TASK GOAL: For the entries below, repeat exactly each line starting with the one that contains "Breast MRI (dynamic" and going on through the one that contains "right, bottom; pixels)", and no others.

RECORDS SHOWN:
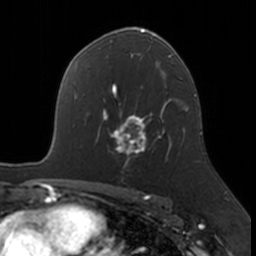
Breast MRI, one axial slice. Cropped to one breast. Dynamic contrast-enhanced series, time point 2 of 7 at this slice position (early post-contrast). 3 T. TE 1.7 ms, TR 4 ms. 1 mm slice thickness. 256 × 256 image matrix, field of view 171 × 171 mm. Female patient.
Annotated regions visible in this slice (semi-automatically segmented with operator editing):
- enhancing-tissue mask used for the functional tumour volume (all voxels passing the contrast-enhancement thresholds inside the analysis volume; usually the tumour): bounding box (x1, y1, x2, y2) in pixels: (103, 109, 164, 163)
==
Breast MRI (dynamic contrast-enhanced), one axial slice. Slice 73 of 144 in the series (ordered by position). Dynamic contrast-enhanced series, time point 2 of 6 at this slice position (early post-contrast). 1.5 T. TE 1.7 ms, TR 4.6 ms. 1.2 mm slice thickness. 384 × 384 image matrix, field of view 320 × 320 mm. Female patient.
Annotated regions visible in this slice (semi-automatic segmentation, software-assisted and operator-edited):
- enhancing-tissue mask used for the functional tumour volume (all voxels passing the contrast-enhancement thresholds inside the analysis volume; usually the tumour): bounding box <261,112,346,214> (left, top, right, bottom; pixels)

RESPONSE TO THIS TASK:
Breast MRI (dynamic contrast-enhanced), one axial slice. Slice 73 of 144 in the series (ordered by position). Dynamic contrast-enhanced series, time point 2 of 6 at this slice position (early post-contrast). 1.5 T. TE 1.7 ms, TR 4.6 ms. 1.2 mm slice thickness. 384 × 384 image matrix, field of view 320 × 320 mm. Female patient.
Annotated regions visible in this slice (semi-automatic segmentation, software-assisted and operator-edited):
- enhancing-tissue mask used for the functional tumour volume (all voxels passing the contrast-enhancement thresholds inside the analysis volume; usually the tumour): bounding box <261,112,346,214> (left, top, right, bottom; pixels)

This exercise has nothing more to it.